● RECORDS
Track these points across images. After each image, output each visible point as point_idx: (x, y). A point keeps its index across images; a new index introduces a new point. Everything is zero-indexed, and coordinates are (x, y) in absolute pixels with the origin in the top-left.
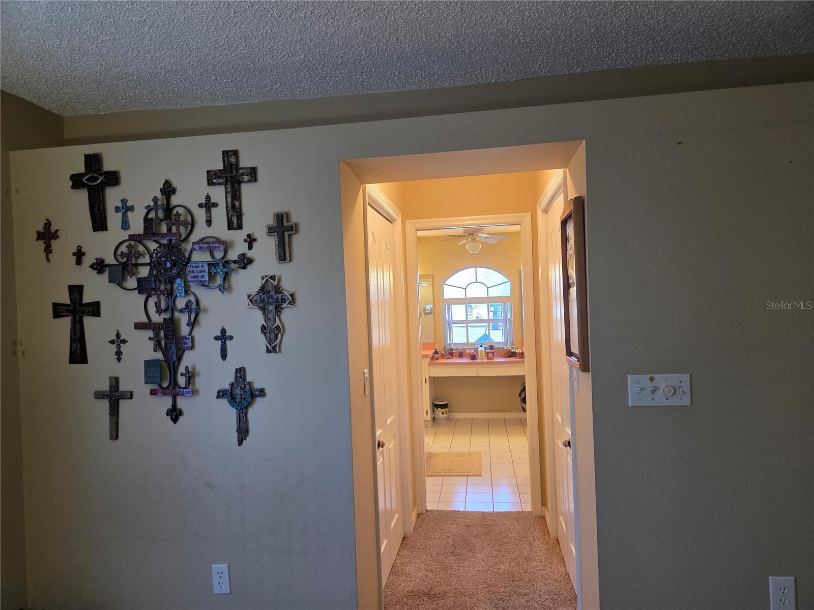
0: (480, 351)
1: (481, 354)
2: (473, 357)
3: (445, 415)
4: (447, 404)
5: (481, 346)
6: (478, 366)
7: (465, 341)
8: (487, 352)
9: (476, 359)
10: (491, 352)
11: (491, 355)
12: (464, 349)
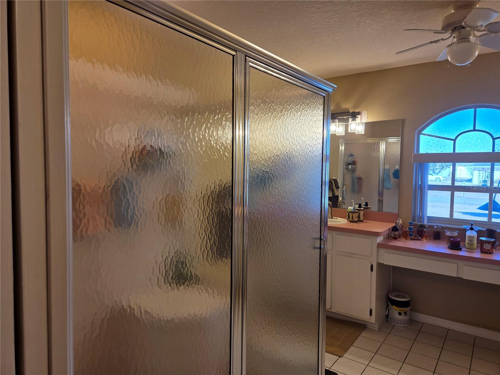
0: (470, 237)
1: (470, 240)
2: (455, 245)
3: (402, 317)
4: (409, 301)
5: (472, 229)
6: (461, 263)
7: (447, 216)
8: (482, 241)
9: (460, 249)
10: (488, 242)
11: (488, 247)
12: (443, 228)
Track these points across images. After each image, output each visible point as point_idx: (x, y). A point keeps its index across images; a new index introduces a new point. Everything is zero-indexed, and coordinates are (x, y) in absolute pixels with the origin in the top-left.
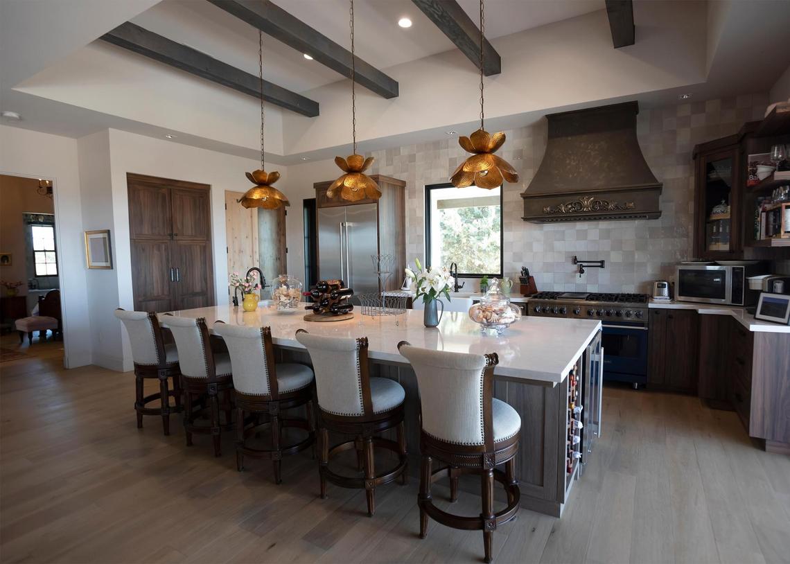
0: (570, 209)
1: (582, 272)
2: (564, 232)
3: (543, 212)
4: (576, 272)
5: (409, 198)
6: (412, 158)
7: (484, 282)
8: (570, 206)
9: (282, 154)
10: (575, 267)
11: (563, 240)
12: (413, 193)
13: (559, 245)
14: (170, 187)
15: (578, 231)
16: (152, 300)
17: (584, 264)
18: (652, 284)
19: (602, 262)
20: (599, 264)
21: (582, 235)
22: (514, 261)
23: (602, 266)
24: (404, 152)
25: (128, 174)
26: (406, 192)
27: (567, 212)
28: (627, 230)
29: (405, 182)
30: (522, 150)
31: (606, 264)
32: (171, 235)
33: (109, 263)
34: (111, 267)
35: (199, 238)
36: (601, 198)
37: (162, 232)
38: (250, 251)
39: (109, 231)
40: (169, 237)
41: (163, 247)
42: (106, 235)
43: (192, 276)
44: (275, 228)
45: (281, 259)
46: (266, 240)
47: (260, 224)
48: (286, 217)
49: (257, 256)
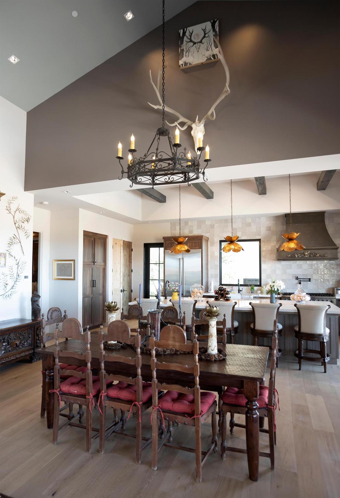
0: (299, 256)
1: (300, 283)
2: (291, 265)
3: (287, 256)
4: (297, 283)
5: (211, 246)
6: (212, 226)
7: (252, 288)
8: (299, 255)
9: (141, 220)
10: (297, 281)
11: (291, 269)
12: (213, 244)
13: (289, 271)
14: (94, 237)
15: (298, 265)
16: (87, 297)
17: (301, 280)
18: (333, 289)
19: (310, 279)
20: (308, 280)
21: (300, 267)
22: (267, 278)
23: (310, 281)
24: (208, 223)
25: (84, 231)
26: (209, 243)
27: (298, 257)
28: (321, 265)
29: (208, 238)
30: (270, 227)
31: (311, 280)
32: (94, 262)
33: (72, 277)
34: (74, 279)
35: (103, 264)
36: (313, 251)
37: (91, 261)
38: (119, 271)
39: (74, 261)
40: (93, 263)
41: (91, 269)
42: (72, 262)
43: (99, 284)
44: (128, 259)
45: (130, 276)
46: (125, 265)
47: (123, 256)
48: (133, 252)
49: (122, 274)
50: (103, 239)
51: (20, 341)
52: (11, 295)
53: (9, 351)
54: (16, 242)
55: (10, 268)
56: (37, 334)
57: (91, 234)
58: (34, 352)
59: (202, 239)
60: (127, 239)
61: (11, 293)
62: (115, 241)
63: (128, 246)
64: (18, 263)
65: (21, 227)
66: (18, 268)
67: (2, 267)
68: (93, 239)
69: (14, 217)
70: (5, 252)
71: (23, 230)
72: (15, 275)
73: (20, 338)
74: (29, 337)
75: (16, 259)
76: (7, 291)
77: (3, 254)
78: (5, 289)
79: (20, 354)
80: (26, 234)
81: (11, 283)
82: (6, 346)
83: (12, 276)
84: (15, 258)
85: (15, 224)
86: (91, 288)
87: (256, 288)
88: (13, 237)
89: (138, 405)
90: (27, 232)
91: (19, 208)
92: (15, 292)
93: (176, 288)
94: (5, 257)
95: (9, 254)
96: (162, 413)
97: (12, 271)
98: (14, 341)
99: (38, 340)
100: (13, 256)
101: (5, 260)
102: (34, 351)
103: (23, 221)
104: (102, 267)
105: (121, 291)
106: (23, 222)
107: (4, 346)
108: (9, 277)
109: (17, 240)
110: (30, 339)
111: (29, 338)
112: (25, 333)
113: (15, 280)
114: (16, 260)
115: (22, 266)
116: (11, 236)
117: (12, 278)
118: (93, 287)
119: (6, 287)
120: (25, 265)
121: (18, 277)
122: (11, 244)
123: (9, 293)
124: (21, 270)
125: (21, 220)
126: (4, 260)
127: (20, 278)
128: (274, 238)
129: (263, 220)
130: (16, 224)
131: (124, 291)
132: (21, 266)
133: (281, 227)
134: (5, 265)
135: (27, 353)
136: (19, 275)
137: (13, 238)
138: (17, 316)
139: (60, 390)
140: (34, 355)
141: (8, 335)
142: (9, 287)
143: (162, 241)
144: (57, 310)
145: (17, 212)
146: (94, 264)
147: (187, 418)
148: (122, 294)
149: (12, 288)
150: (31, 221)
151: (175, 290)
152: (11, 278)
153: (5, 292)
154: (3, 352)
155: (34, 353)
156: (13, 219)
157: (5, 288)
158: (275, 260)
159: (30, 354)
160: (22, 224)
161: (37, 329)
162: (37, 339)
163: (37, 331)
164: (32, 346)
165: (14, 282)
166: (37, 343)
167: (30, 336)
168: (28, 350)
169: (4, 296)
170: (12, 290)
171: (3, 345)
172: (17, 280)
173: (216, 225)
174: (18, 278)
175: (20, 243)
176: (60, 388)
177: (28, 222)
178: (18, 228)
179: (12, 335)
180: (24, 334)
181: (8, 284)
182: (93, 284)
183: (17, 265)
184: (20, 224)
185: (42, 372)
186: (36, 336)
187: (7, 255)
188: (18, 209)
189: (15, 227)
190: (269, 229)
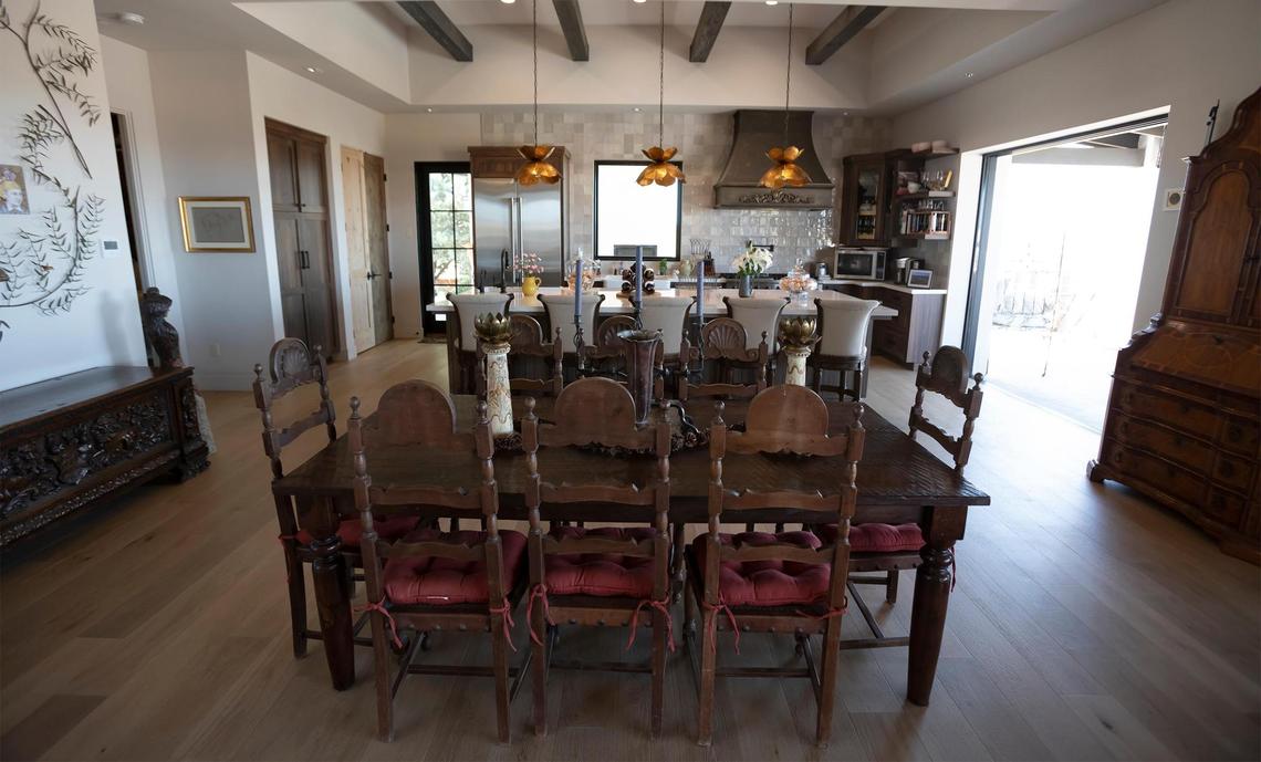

* * *

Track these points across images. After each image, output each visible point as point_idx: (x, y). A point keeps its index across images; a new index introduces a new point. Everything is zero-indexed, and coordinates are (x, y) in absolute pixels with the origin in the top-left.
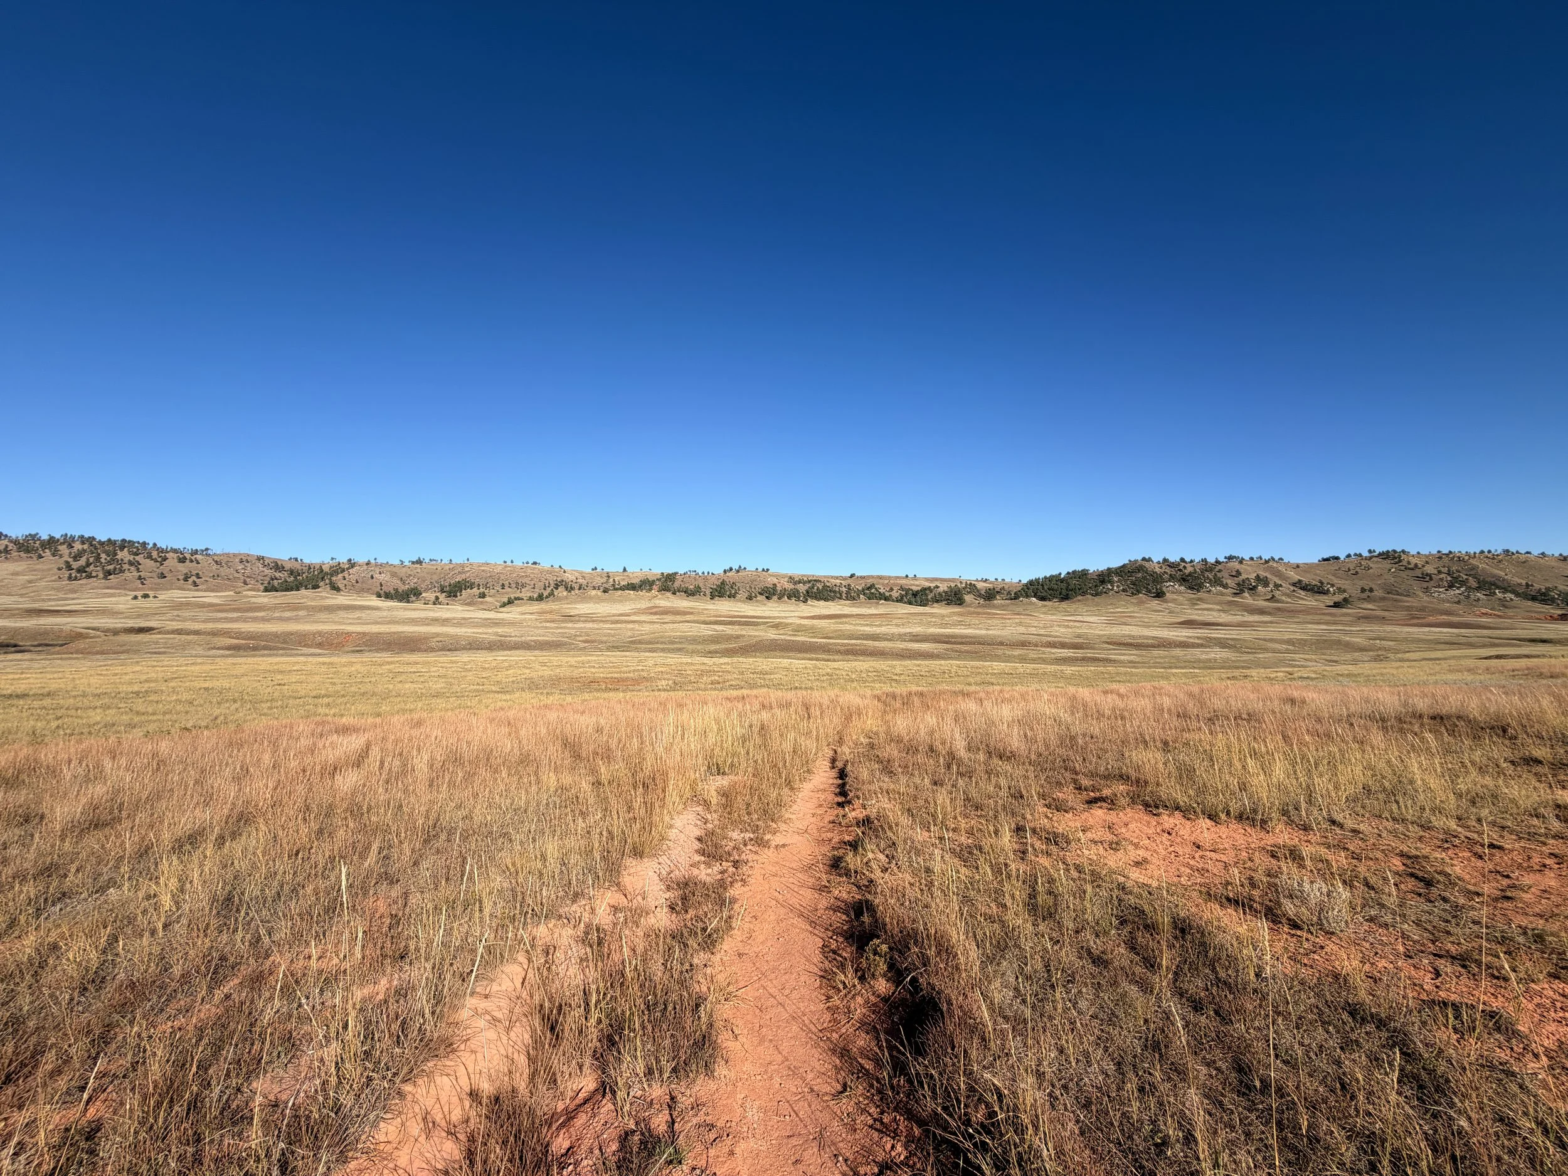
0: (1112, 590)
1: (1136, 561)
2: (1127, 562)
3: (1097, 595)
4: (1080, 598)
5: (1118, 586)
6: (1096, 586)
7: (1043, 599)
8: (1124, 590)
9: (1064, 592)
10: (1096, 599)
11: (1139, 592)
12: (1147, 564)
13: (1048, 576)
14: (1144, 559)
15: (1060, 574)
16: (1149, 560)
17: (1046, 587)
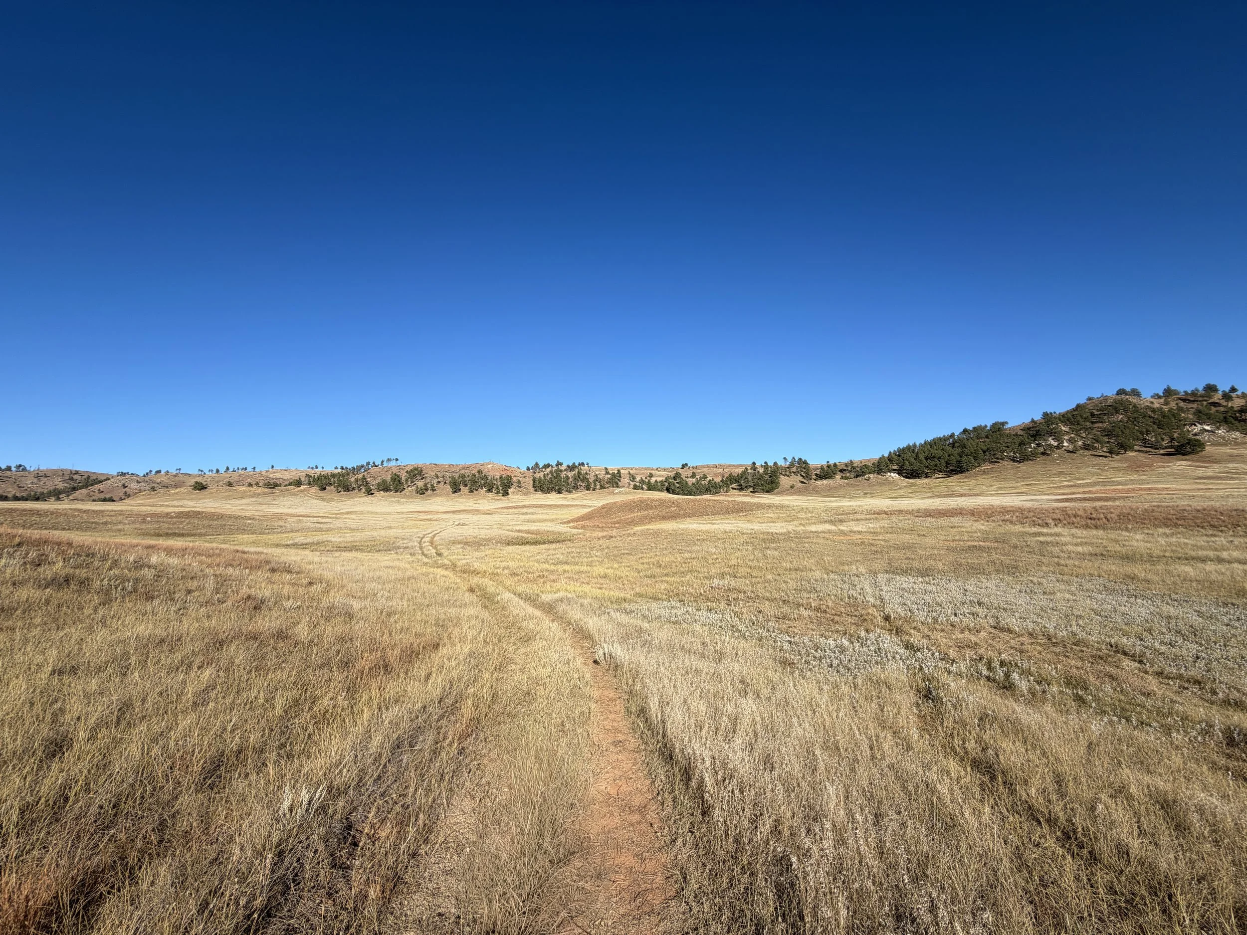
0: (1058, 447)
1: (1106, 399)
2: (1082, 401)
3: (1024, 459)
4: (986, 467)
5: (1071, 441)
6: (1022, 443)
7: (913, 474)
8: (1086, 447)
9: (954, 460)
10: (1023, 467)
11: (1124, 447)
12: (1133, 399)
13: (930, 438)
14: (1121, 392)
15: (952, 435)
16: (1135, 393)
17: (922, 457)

...

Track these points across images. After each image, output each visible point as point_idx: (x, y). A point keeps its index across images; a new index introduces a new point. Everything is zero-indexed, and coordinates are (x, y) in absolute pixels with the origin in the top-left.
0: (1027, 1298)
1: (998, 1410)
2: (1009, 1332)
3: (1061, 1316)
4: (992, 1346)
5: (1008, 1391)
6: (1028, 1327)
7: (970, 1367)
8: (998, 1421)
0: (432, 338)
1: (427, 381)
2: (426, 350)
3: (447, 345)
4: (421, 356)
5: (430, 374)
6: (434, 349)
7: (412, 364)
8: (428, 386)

● WORK REQUIRED
Convert the data lines above, beginning at the line that contains "50: (103, 239)" and stopping after the line that contains "176: (60, 388)", into a JSON list of strings with one string per line, skipping any blank lines.

● COMPLETED EXERCISE
[
  "50: (103, 239)",
  "51: (20, 341)",
  "52: (11, 295)",
  "53: (9, 351)",
  "54: (16, 242)",
  "55: (10, 268)",
  "56: (37, 334)",
  "57: (91, 234)",
  "58: (34, 352)",
  "59: (202, 239)",
  "60: (127, 239)",
  "61: (11, 293)",
  "62: (115, 241)",
  "63: (128, 246)",
  "64: (18, 263)",
  "65: (21, 227)",
  "66: (18, 268)",
  "67: (2, 267)",
  "68: (93, 239)",
  "69: (14, 217)",
  "70: (5, 252)",
  "71: (23, 230)",
  "72: (15, 275)",
  "73: (20, 338)",
  "74: (29, 337)",
  "75: (16, 259)",
  "76: (7, 291)",
  "77: (3, 254)",
  "78: (5, 289)",
  "79: (20, 354)",
  "80: (26, 234)",
  "81: (11, 283)",
  "82: (6, 346)",
  "83: (12, 276)",
  "84: (15, 258)",
  "85: (15, 224)",
  "86: (91, 288)",
  "87: (256, 288)",
  "88: (13, 237)",
  "89: (138, 405)",
  "90: (27, 232)",
  "91: (19, 208)",
  "92: (15, 292)",
  "93: (176, 288)",
  "94: (5, 257)",
  "95: (9, 254)",
  "96: (162, 413)",
  "97: (12, 271)",
  "98: (14, 341)",
  "99: (38, 340)",
  "100: (13, 256)",
  "101: (5, 260)",
  "102: (34, 351)",
  "103: (23, 221)",
  "104: (102, 267)",
  "105: (121, 291)",
  "106: (23, 222)",
  "107: (4, 346)",
  "108: (9, 277)",
  "109: (17, 240)",
  "110: (30, 339)",
  "111: (29, 338)",
  "112: (25, 333)",
  "113: (15, 280)",
  "114: (16, 260)",
  "115: (22, 266)",
  "116: (11, 236)",
  "117: (12, 278)",
  "118: (93, 287)",
  "119: (6, 287)",
  "120: (25, 265)",
  "121: (18, 277)",
  "122: (11, 244)",
  "123: (9, 293)",
  "124: (21, 270)",
  "125: (21, 220)",
  "126: (4, 260)",
  "127: (20, 278)",
  "128: (274, 238)",
  "129: (263, 220)",
  "130: (16, 224)",
  "131: (124, 291)",
  "132: (21, 266)",
  "133: (281, 227)",
  "134: (5, 265)",
  "135: (27, 353)",
  "136: (19, 275)",
  "137: (13, 238)",
  "138: (17, 316)",
  "139: (60, 390)",
  "140: (34, 355)",
  "141: (8, 335)",
  "142: (9, 287)",
  "143: (162, 241)",
  "144: (57, 310)",
  "145: (17, 212)",
  "146: (94, 264)",
  "147: (187, 418)",
  "148: (122, 294)",
  "149: (12, 288)",
  "150: (31, 221)",
  "151: (175, 290)",
  "152: (11, 278)",
  "153: (5, 292)",
  "154: (3, 352)",
  "155: (34, 353)",
  "156: (13, 219)",
  "157: (5, 288)",
  "158: (275, 260)",
  "159: (30, 354)",
  "160: (22, 224)",
  "161: (37, 329)",
  "162: (37, 339)",
  "163: (37, 331)",
  "164: (32, 346)",
  "165: (14, 282)",
  "166: (37, 343)",
  "167: (30, 336)",
  "168: (28, 350)",
  "169: (4, 296)",
  "170: (12, 290)",
  "171: (3, 345)",
  "172: (17, 280)",
  "173: (216, 225)",
  "174: (18, 278)",
  "175: (20, 243)",
  "176: (60, 388)"
]